The establishment’s best hope is that an alternative candidate emerges as Trump’s foil. This is where geography supposedly plays to that candidate’s advantage. On March 15, winner-take-all primaries will be held in Florida, Illinois, and Ohio. Wisconsin’s winner-take-all contest is on April 5, and a five-state Northeastern primary occurs three weeks later.
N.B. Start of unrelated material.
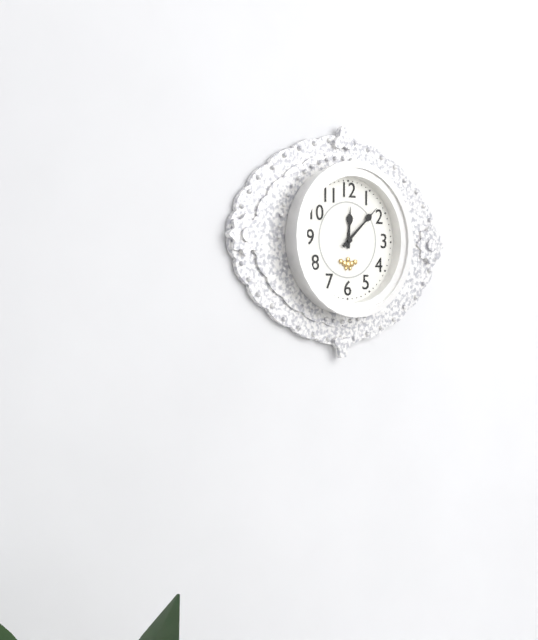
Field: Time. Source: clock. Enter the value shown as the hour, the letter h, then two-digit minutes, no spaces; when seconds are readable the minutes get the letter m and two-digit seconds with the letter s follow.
12h08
But even if the establishment field is narrowed down to one candidate by that point, it’s not a given that this candidate would beat Trump in a head-to-head matchup. As The New York Times’s Nate Cohn concluded, Trump’s strongest voters are “self-identified Republicans who nonetheless are registered as Democrats” and are well-represented in the industrial North and Appalachia. There’s a reason why Trump spent time last week in Lowell, Massachusetts and Burlington, Vermont—in two New England states that hold primaries on Super Tuesday. And polls show Trump’s favorability steadily improving among GOP voters, countering the widespread belief that he’ll flame out when the field narrows.
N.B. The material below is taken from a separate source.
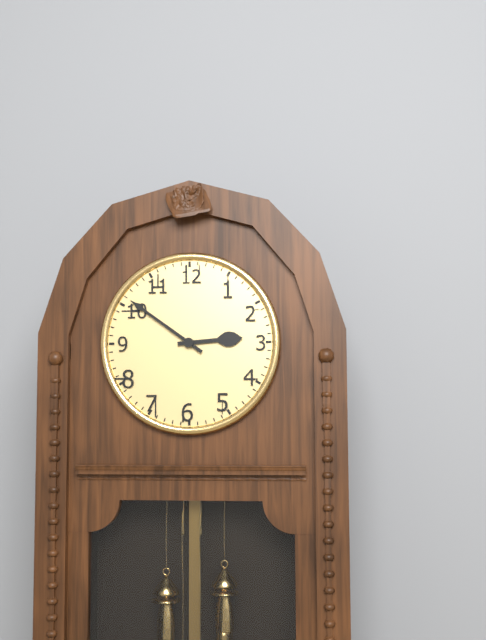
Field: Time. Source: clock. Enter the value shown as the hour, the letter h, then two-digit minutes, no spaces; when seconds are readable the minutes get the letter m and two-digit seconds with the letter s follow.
2h51
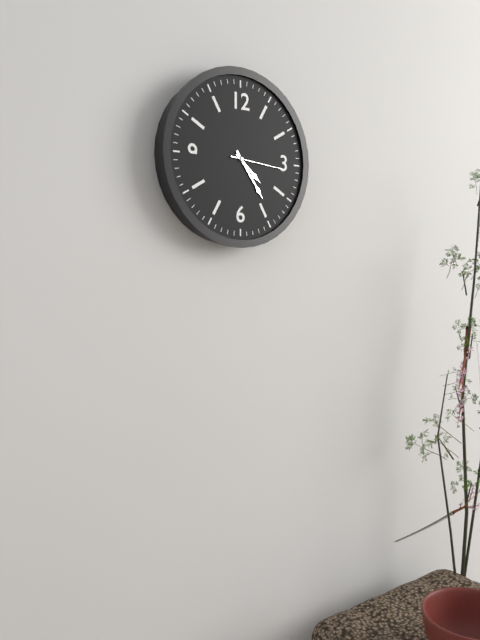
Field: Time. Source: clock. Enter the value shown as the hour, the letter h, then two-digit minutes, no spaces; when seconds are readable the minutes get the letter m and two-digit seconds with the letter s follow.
4h24m16s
Trump is also performing adequately outside his base of white, working-class voters. In a divided field, he’s in first place at 21 percent among college-educated voters in New Hampshire, and he wins 17 percent of them in Iowa, according to the latest NBC/Wall Street Journal/Marist polls. He tallies 26 percent of the most affluent caucusgoers in Iowa, according to Quinnipiac. If he falters, it will be because these softer supporters would be the first to abandon him if he doesn’t live up to expectations. But if he achieves early success, the breadth of his current support should sustain him in more demographically diverse states. As it is, Trump is showing remarkable resilience in Florida polls despite running against two home-state icons in Jeb Bush and Marco Rubio.
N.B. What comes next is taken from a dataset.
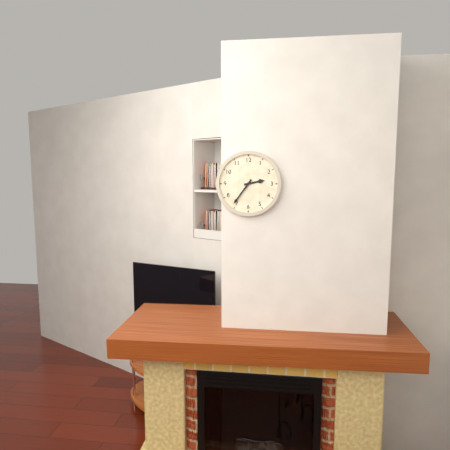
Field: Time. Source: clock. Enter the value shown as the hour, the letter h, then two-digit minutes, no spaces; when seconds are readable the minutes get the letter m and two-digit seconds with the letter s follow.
2h36
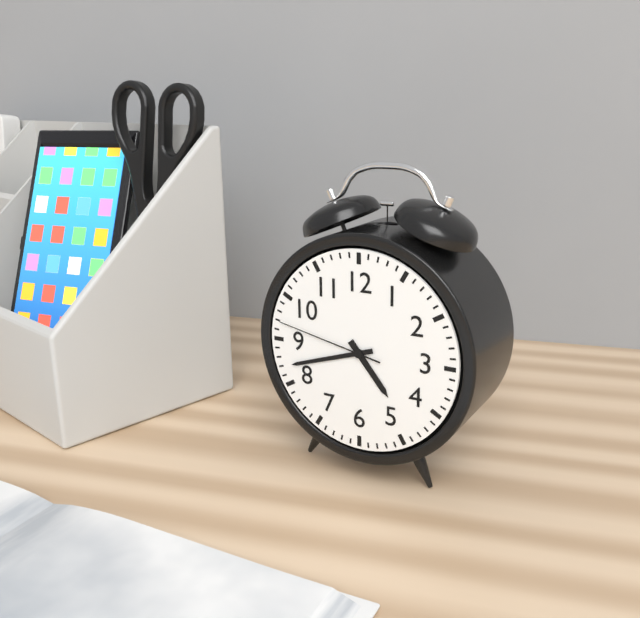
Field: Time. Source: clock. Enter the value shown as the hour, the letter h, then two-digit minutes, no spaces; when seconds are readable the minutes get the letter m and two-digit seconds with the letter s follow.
4h42m47s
This is why the GOP establishment should be much more concerned about stopping Trump in Iowa than training its focus on Cruz. Cruz’s appeal is ideological, concentrated in the Deep South and states with high concentration of evangelical voters. He’ll struggle to consolidate support above the Mason-Dixon line, where his brand of conservatism isn’t as resonant. The path forward for an establishment candidate to take on Cruz is clear. By contrast, Trump’s supporters are more pragmatic—GOP voters of all ideological stripes view him as strong, economically fluent, and successful—and his appeal is more national.
Right now, Trump is like a buzzed-about public stock offering whose theoretical “value” is based on polling and the presumption of future success. There’s a reason he begins most campaign appearances by citing his first-place poll numbers.
But it’s dicey to use polls to handicap this type of nomination fight. With Trump as the race’s defining figure, this is a race about momentum. Trump either has it, or he doesn’t. Iowa is a potential launching pad. If Trump wins the first-in-the-nation caucuses, he’s positioned to succeed across the primary map—in blue states and red ones. But if he disappoints in Iowa, his bubble is likely to burst.